• _Excerpted text_:
════════
Episode 7: Festivals 
For the signature challenge, the bakers were asked to make 24 buns with the theme of a festival or holiday from around the world. For the technical challenge, Paul tasked the bakers with a deep fried pastry treat traditionally served during the Italian Carnevale, 12 Sicilian Cassatelles. For the showstopper challenge, the bakers were set with the complex task of making a kek lapis Sarawak, a traditional layered Malaysian cake.

Episode 8: Pastry 
For the signature challenge, the bakers were tasked to do a savoury twist on a usually sweet French classic, Tarte Tatin. For the technical challenge, the bakers were given the challenging task of recreating a Moroccan Pie made from warka pastry (also known as brik pastry). For the showstopper challenge, the bakers were asked to create a vertical pie consisting of at least two separate pies.

Episode 9: Pâtisserie (Semi-final) 
For the signature challenge, the bakers had 2 1/2 hours to make eight identically decorated domed tarts. Prue's technical challenge was making a Gâteau Saint Honoré, a French classic involving both choux and puff pastry, plus a large amount of cream fillings, all in 3 1/2 hours. For the showstopper challenge, the bakers were given the difficult task of making a sugar glass display case, enclosing a display of pâtisserie or other lavish baked goods, in 4 1/2 hours.
════════
• _Dataset content_:
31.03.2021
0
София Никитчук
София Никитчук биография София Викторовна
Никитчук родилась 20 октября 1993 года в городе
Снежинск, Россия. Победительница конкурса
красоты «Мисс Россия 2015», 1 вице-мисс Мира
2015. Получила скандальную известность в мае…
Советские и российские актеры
════════
• _Work order 1_:
List the bake set for the technical challenge in each episode of the baking-competition text above.
• _Work order 2_:
Please output the part of the baking-competition text above that begins at the words "Episode 7: Festivals" and stops after "two separate pies.".

• _Written response 1_:
- Episode 7: 12 Sicilian Cassatelles
- Episode 8: a Moroccan Pie made from warka pastry (also known as brik pastry)
- Episode 9: a Gâteau Saint Honoré

• _Written response 2_:
Episode 7: Festivals 
For the signature challenge, the bakers were asked to make 24 buns with the theme of a festival or holiday from around the world. For the technical challenge, Paul tasked the bakers with a deep fried pastry treat traditionally served during the Italian Carnevale, 12 Sicilian Cassatelles. For the showstopper challenge, the bakers were set with the complex task of making a kek lapis Sarawak, a traditional layered Malaysian cake.

Episode 8: Pastry 
For the signature challenge, the bakers were tasked to do a savoury twist on a usually sweet French classic, Tarte Tatin. For the technical challenge, the bakers were given the challenging task of recreating a Moroccan Pie made from warka pastry (also known as brik pastry). For the showstopper challenge, the bakers were asked to create a vertical pie consisting of at least two separate pies.